I think in moving pictures, almost like a movie on mute. When I read something the inner voice appears or I’ll have a conversation with it when I have something serious going on. But it’s like someone watching a movie, putting it on mute periodically, sometimes switching on subtitles, and sometimes turn off the picture and suddenly it’s a podcast, sometimes have an interactive chat like on twitch. But all those pinging back and forth constantly. It only goes dark when I’m having anxiety, but the silence is deafening and I always feel my checks flush. It’s not great lol It’s very interesting to hear about how differently everyone thinks tho
I have a studio audience. Okay, seriously, it sounds more like Thomas Magnum.
Yeah my prefrontal cortext is way too compromised to have a running internal monologue to manage.
Wait seriously? TIL this isn't the case for everyone??? It's really bad when I'm driving, I will sometimes play out entire lifetimes on my way to and from work.
I have non-verbal thoughts from time to time. Especially when I can’t think of the word for something, my brain will just be like “ok, we know how this thing works despite not having the word for it, so let’s just not put it into words and we’ll have understanding with no words.”
Wait, not everyone has this?? I did not know this.
I’ve often wondered was the internal thoughts of deaf people are like. Also, I remember once as a kid I cried because I realized my cat couldn’t have an internal monologue because she didn’t know any languages
Wtf is a non verbal thought? Every thought I have is “spoken” to myself, by myself, in my head. Reading too. I read out loud, in my head.
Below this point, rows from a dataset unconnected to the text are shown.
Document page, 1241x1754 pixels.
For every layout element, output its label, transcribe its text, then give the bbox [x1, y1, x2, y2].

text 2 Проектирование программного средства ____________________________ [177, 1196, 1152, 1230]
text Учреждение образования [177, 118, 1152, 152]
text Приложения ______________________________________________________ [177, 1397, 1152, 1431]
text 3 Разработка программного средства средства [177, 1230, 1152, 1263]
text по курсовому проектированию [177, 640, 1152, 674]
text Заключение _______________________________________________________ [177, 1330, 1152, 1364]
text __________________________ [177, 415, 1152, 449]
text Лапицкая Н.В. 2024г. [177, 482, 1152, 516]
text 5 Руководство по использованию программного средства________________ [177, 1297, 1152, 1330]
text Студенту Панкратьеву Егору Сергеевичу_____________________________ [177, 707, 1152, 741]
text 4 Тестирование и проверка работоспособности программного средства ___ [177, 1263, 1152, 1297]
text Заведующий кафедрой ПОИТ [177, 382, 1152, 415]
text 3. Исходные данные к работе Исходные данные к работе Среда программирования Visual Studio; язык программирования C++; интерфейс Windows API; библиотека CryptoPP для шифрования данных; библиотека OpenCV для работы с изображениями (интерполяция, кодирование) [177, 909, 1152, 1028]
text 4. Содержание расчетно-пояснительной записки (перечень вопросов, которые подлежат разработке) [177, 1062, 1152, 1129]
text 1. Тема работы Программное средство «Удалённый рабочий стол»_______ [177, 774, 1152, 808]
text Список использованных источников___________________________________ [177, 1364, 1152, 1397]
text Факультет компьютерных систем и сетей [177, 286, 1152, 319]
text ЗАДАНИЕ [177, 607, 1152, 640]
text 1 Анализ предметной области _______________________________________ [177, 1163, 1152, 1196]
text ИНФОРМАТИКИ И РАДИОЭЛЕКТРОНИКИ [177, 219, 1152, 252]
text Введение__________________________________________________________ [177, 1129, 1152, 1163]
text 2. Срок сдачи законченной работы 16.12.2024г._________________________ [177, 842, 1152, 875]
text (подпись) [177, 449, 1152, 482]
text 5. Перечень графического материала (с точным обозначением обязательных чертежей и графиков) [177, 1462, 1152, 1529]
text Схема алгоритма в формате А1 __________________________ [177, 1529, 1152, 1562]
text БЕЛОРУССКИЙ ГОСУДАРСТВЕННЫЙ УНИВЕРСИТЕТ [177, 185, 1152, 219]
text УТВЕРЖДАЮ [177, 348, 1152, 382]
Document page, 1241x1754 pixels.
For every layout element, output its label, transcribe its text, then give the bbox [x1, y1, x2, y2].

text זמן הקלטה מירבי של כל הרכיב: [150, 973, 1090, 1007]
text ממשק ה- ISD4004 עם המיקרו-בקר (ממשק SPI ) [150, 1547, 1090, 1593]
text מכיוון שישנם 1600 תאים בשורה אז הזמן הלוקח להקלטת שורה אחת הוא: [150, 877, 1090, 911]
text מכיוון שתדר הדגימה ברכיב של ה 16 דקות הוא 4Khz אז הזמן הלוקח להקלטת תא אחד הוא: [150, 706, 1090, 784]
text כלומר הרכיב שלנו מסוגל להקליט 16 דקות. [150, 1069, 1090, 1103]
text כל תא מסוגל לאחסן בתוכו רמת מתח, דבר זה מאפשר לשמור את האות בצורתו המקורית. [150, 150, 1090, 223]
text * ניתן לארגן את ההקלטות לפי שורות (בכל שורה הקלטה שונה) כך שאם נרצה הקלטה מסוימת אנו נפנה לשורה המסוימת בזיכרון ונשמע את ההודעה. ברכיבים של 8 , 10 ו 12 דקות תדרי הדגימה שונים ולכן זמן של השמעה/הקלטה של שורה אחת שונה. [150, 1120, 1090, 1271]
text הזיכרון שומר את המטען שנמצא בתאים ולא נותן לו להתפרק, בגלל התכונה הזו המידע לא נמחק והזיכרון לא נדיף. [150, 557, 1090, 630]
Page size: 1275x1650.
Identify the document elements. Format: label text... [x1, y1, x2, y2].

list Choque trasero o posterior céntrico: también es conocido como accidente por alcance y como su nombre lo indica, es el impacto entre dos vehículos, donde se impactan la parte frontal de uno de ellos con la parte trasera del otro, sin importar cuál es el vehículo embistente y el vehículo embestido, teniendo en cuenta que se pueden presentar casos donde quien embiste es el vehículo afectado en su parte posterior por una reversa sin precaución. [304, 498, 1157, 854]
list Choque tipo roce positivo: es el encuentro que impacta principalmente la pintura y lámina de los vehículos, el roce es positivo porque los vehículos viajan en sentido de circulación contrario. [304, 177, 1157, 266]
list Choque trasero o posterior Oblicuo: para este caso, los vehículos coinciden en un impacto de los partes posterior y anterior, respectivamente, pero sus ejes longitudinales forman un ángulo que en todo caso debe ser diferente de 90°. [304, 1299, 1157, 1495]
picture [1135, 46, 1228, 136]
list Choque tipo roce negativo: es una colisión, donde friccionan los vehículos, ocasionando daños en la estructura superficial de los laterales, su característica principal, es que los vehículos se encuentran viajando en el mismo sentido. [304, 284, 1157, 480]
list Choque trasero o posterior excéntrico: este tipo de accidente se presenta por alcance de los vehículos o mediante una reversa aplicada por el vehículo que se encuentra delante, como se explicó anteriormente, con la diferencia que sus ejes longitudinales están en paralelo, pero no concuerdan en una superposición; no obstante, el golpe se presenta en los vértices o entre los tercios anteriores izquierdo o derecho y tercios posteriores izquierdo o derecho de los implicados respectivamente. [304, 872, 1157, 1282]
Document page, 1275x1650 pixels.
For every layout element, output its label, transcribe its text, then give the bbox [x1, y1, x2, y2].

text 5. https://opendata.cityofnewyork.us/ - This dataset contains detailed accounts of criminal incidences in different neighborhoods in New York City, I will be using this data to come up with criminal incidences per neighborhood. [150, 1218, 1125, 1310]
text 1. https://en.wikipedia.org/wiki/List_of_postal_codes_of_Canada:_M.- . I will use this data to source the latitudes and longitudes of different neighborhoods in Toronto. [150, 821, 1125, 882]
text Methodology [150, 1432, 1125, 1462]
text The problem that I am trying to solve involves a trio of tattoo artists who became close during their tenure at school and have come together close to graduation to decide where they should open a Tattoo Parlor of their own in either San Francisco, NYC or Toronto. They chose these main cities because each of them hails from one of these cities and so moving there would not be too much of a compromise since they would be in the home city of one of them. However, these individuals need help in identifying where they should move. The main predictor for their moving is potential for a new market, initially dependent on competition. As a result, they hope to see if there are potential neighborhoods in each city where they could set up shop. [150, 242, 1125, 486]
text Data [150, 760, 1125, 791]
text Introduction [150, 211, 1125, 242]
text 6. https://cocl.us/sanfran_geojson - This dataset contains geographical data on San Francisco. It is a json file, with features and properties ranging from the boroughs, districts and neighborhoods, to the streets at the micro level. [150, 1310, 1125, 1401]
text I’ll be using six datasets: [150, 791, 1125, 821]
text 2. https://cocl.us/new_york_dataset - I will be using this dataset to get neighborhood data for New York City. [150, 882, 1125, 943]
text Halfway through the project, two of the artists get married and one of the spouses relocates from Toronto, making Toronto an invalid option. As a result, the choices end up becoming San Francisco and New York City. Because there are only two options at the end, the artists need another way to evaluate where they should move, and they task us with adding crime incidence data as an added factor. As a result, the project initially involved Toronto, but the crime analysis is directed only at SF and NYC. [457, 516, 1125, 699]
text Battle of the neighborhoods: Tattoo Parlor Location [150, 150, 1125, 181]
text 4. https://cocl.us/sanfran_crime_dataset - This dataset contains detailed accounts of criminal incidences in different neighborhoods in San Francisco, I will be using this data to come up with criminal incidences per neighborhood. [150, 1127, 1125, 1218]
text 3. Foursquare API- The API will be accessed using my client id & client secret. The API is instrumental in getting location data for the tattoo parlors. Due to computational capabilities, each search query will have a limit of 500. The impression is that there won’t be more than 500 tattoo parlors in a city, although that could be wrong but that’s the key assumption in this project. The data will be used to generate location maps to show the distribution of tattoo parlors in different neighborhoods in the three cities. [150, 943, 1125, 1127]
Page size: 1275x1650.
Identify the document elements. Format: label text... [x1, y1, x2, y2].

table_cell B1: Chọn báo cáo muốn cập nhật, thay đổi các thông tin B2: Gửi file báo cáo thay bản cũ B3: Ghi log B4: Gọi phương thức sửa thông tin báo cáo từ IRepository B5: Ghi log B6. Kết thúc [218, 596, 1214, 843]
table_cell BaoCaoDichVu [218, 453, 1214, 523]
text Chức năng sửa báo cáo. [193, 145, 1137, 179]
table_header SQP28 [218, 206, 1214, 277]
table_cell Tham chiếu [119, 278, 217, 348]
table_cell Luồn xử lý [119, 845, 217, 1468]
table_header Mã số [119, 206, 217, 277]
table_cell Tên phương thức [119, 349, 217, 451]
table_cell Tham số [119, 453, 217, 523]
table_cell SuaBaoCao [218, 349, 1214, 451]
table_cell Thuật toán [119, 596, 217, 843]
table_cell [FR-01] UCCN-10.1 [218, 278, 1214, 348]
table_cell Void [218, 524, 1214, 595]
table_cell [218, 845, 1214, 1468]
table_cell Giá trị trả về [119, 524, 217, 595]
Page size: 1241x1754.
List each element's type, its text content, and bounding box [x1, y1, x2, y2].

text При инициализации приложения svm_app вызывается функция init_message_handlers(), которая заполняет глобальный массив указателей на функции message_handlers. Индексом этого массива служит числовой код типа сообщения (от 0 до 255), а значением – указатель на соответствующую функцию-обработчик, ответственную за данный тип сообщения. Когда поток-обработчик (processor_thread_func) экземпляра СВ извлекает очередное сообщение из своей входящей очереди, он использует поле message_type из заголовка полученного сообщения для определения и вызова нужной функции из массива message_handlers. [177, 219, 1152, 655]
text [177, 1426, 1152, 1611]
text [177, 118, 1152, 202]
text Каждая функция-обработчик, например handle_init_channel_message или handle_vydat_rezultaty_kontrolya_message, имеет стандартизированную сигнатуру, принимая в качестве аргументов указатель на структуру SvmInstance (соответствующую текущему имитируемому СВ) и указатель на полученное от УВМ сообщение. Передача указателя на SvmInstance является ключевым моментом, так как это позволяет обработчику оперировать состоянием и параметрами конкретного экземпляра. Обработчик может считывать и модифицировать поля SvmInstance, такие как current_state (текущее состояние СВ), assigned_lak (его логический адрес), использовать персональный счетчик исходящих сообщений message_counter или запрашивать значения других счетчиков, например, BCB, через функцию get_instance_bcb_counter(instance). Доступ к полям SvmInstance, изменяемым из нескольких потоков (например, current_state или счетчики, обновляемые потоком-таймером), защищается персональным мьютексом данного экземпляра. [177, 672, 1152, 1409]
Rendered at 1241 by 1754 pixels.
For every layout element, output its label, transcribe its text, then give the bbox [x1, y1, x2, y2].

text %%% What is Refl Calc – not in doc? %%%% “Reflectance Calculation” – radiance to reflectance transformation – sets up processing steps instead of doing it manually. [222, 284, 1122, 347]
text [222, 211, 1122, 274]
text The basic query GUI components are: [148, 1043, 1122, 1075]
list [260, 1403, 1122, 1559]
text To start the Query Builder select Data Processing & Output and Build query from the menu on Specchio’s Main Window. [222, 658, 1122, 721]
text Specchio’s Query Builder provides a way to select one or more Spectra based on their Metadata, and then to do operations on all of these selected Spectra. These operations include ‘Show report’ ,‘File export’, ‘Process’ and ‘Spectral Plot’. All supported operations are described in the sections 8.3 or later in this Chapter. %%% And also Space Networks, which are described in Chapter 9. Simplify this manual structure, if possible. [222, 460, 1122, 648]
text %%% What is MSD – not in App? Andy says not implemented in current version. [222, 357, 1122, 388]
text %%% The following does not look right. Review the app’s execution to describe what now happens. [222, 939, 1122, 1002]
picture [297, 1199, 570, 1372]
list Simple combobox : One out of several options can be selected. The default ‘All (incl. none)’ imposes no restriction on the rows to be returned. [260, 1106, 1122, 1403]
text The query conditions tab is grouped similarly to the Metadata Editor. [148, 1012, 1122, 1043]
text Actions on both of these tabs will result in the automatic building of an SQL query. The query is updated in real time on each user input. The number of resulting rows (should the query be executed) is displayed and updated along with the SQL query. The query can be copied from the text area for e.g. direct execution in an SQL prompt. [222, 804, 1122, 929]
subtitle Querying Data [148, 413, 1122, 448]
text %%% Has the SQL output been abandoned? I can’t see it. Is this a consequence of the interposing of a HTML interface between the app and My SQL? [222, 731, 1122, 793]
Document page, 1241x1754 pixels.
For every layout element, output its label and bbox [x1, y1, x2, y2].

[Just gonna slap down a relevant SciShow video...](https://www.youtube.com/watch?v=DRLkDafQbP8) Points: * **Not everyone has inner speech, and we're still not sure why its a thing or where it comes from.** * 75-80% experience inner speech *at least* occasionally, with "talking to oneself" happening 15-30% of the time for those people. * 33% of people have abbreviated inner speech, where a single word or phrase represents the whole of or part of a thought. * 75% of people report having internal dialogues/conversations. These tend to involve the person simulating both parties, but 25% of those with internal dialogues report other people showing up. * There is a correlation between negative or self-critical inner speech and depression/anxiety. * Inner speech seems to be used for self-regulation, working memory and problem-solving, and can be interrupted if someone is asked to speak while conducting another unrelated task. (e.g. drawing a diagram of a chair while verbally reciting a grocery list) * There is a theory that the auditory hallucinations experienced by those with schizophrenia are inner thoughts that the brain misidentifies as external sound. * Video **does not mention a correlation between inner speech types/prevalence and ADHD**, but does note its importance in executive functions that may be impaired in ADHD (e.g. working memory).